Témoignage de maman : Gaëlle


Au départ, il y a deux yeux. Deux grands yeux sombres, regard profond qui me scrute et dans lequel je plonge littéralement. Vertige immédiat, coup de foudre absolu. Ça se passait fin août 2008, dans une salle d’accouchement de la banlieue parisienne. Introducing ma fille, cet intense échange de regards entre nous, et cet amour immédiat et inconditionnel qui m’a transformée direct en groupie du moindre de ses gestes (dire que je me targue d’habitude d’être d’un naturel réfléchi, hum…). J’assume.

Le problème, en revanche, c’est que ce genre d’aventure modifie quelque peu le référentiel. Je ne suis pas câblée « tout pour ma fille », j’ai un mari, un chouette boulot, des amis, des livres à écrire et à défendre. Mais oui, certainement, elle tient une place essentielle dans ma vie et je ne veux pas n’importe quoi pour elle.

Ma sœur aînée a eu 3 enfants. Elle a conservé leurs fringues dans son grenier pour le jour où quelqu’un en aurait besoin. Petite, Lou (car ma fille s’appelle Lou, ceux qui l’ont compris tous seuls gagnent une fraise tagada) s’est habillée avec les vêtements de ses cousins-cousines, sans que j’aie à me poser la moindre question. Et puis elle a grandi, un peu. Et moi j’ai commencé à travailler pour le magazine Shi-Zen, magazine féminin éthique. J’y ai trouvé (entre mille autres choses), des réponses à mes questions sur les filières de l’industrie textile. Et des réponses, disons-le, pas toujours (pas souvent, même), très reluisantes.

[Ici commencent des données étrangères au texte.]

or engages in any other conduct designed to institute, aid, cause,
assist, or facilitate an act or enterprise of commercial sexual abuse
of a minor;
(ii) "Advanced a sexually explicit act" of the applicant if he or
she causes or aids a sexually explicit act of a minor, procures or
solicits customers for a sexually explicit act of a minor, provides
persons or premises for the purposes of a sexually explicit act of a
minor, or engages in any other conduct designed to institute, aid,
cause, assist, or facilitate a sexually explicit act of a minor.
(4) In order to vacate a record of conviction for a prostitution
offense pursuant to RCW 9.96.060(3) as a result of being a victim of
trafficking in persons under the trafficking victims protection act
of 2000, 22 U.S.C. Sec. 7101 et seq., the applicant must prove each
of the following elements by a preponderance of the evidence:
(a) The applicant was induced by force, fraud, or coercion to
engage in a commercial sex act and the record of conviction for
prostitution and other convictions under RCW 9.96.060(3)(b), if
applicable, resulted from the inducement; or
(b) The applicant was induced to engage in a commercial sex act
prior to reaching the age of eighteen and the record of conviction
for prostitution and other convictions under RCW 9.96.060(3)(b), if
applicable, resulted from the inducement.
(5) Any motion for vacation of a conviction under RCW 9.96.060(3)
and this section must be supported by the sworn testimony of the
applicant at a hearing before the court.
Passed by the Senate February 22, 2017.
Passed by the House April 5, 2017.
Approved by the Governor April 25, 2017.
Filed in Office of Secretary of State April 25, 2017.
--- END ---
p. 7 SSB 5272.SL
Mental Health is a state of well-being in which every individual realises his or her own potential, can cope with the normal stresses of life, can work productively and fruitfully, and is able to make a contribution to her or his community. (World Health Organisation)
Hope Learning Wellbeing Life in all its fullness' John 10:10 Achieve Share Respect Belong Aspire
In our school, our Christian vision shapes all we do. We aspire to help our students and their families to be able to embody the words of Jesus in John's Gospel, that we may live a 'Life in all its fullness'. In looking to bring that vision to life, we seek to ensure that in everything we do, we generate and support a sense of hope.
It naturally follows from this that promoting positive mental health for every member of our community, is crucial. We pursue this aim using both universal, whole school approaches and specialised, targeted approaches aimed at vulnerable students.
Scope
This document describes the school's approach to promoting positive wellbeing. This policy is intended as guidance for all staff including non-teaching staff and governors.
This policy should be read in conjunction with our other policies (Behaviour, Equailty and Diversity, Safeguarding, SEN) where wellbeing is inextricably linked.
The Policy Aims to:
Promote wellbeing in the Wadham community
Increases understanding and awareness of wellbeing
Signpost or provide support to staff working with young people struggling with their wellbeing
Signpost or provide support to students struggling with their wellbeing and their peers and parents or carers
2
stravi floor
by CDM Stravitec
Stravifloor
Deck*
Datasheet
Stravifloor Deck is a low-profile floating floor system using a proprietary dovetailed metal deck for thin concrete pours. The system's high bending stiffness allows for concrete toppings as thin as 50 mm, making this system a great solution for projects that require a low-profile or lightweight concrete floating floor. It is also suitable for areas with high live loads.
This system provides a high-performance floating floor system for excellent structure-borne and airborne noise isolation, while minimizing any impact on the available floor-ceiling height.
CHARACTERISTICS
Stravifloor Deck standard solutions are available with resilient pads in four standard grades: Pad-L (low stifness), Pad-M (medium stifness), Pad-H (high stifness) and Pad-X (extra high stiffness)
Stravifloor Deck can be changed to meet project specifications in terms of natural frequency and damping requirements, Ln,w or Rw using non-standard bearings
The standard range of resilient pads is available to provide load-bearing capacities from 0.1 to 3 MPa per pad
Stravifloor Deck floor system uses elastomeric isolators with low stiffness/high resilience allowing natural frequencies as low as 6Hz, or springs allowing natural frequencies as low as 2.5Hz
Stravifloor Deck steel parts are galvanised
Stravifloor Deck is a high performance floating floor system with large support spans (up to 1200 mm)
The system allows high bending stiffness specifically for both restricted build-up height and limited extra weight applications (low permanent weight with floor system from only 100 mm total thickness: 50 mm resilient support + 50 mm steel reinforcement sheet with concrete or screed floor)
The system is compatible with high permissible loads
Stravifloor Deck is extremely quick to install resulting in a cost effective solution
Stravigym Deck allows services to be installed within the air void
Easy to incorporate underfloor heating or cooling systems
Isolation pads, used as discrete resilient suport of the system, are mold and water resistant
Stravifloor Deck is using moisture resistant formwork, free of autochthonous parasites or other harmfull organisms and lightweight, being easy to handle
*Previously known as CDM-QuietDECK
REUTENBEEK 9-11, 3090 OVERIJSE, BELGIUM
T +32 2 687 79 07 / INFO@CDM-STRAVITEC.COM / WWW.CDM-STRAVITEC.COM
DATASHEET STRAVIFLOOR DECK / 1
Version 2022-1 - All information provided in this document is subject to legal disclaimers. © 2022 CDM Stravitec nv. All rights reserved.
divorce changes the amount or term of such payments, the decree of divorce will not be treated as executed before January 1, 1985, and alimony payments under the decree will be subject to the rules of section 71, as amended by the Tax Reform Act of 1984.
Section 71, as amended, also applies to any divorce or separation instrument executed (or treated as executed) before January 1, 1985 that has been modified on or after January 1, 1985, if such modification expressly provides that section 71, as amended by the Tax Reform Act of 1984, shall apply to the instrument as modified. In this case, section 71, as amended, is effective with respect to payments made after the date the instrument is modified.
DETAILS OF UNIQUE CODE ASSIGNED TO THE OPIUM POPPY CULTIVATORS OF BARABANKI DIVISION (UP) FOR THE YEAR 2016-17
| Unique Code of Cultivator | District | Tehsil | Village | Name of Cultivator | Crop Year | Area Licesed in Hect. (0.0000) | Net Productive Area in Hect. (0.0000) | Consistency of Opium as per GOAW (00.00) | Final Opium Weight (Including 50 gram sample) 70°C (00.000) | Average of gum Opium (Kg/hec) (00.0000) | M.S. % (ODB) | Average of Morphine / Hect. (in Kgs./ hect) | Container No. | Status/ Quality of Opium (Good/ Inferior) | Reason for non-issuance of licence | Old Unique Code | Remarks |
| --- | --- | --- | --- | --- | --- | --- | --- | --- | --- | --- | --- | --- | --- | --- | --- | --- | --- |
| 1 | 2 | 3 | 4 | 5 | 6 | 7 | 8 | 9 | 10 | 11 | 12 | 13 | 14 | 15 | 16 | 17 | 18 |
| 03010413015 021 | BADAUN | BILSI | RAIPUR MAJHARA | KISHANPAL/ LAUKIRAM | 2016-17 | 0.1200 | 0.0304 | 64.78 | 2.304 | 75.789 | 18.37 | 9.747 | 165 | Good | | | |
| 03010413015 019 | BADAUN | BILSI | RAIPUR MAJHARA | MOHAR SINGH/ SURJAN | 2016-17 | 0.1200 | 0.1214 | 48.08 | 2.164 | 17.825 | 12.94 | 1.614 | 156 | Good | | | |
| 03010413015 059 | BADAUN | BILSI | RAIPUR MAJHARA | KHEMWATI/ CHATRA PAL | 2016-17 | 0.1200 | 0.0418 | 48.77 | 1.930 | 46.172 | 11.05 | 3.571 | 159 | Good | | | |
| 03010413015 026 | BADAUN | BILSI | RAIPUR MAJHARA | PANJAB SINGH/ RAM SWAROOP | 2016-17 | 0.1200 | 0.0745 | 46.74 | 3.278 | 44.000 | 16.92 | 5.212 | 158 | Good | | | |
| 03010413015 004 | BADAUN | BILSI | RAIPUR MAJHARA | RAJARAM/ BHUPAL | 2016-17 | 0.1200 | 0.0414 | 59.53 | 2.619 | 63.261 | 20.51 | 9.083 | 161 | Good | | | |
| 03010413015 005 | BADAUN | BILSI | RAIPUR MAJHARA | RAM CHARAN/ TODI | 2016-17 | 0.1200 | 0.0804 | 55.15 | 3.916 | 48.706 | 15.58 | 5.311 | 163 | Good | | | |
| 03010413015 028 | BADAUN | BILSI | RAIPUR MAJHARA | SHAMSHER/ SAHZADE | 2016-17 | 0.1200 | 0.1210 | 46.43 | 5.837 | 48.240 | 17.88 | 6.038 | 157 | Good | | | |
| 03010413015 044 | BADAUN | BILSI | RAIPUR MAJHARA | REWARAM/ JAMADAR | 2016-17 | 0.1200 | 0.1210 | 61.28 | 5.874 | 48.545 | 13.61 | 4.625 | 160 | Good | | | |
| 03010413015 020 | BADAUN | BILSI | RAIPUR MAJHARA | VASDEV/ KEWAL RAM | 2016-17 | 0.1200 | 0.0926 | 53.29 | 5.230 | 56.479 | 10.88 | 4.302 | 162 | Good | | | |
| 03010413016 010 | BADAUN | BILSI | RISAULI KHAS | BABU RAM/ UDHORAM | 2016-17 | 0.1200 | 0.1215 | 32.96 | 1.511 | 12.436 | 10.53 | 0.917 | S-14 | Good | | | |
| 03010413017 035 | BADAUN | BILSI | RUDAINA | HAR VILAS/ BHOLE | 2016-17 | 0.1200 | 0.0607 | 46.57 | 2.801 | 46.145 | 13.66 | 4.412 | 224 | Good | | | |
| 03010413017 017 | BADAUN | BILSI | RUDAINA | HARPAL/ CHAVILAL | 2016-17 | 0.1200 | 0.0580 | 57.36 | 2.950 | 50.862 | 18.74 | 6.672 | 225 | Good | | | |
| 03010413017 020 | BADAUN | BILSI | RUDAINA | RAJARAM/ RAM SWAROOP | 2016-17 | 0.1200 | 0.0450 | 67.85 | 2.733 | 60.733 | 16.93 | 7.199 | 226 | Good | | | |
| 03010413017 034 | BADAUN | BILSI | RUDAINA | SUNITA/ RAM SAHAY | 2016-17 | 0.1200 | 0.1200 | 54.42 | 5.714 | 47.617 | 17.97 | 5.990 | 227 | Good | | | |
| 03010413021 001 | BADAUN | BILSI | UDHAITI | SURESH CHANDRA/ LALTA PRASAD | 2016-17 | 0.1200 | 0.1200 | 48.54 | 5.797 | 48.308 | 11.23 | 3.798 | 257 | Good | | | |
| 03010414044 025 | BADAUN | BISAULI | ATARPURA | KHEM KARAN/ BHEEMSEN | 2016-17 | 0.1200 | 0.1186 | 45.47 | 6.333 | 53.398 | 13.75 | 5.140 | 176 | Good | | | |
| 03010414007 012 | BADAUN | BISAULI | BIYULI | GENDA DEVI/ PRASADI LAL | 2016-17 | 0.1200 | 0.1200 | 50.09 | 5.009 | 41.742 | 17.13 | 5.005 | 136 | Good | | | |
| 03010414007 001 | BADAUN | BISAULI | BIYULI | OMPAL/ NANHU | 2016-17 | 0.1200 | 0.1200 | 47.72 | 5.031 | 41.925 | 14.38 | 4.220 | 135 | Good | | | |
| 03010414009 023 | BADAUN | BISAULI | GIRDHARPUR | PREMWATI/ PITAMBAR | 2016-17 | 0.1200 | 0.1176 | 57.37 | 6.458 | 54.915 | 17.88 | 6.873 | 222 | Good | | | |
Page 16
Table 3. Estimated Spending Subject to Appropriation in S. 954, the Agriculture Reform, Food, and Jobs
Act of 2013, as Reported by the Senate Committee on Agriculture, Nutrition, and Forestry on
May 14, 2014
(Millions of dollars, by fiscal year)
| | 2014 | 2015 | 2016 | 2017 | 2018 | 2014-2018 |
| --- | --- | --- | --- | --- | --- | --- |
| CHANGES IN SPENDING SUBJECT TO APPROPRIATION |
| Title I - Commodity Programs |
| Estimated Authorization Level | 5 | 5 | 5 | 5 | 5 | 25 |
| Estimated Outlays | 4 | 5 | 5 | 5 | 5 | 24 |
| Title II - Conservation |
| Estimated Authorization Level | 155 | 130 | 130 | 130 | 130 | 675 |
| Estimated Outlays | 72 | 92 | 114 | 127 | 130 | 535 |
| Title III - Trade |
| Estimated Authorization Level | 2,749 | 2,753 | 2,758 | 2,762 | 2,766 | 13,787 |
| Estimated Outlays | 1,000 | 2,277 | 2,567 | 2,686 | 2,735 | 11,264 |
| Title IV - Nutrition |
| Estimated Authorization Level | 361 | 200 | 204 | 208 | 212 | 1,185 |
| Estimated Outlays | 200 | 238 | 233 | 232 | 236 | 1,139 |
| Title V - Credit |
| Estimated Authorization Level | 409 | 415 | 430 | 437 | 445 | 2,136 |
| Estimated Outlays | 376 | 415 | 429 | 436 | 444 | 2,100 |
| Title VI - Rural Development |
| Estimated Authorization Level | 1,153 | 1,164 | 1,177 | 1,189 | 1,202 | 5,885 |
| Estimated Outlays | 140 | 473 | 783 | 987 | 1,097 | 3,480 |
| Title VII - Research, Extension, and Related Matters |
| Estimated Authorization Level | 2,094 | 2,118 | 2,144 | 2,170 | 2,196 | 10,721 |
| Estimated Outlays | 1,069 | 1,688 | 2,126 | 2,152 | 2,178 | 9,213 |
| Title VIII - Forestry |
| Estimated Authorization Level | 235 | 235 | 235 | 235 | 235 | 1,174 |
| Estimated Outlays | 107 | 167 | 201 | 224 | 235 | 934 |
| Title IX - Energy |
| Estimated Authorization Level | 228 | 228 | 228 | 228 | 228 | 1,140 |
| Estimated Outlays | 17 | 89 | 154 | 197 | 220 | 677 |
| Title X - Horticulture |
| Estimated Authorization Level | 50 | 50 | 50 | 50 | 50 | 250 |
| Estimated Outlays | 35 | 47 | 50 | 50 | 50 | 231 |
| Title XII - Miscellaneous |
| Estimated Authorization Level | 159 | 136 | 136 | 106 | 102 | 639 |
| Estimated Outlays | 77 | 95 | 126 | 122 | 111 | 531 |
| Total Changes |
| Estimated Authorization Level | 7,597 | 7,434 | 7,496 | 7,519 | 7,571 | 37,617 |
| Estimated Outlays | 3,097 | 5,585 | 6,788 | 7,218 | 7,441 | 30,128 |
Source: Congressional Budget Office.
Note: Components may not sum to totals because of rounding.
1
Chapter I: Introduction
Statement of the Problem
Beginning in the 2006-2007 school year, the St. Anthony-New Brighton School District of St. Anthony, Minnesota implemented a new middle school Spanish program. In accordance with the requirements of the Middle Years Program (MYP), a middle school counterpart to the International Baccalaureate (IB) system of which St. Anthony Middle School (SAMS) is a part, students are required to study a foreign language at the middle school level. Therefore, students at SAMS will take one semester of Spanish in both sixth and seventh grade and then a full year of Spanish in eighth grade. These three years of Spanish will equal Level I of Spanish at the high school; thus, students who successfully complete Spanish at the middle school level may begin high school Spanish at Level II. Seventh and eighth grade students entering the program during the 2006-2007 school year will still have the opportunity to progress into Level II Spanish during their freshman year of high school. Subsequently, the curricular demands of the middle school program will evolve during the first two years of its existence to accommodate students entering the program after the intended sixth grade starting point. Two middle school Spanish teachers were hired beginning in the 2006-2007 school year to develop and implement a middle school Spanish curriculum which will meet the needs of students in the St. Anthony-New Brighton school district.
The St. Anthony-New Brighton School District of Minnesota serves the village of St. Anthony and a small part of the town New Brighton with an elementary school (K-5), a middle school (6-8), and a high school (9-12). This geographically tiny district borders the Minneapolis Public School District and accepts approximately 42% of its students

Il m’est assez vite apparu intolérable d’habiller ma fille avec des vêtements risquant d’avoir été confectionnés par des enfants du même âge qu’elle ou presque. Je ne joue pas à ce jeu-là, merci bien. Intolérable aussi de lui mettre sur la peau des saloperies, perturbateurs endocriniens, restes de pesticides, teintures aux métaux lourds et j’en passe. D’autant plus que ces produits, s’ils peuvent faire du dégât sur mon enfant, peuvent en faire encore bien plus aux travailleurs à qui on impose de les manipuler, en amont, pour fabriquer les vêtements. Je ne joue pas à ce jeu-là, deuxième. Je ne suis pas une ayatollah du bio, du naturel, même si j’ai des penchants certains pour ces domaines. Mais j’aime faire des choses avec lesquelles je me sens en phase. Et habiller ma fille dans une grande enseigne dont je ne connais ni les pratiques, ni l’origine des matières, c’était juste pas possible. Pas possible.

Je me suis donc mise à chercher des fabricants de mode éthique pour les enfants. Pour moi aussi, d’ailleurs, mais c’est pas le sujet du jour… ! J’ai découvert Minizabi, heu… Je ne sais même plus comment, dites donc ! Via facebook, il me semble. Ce que je sais, c’est que leur projet m’a tout de suite emballée.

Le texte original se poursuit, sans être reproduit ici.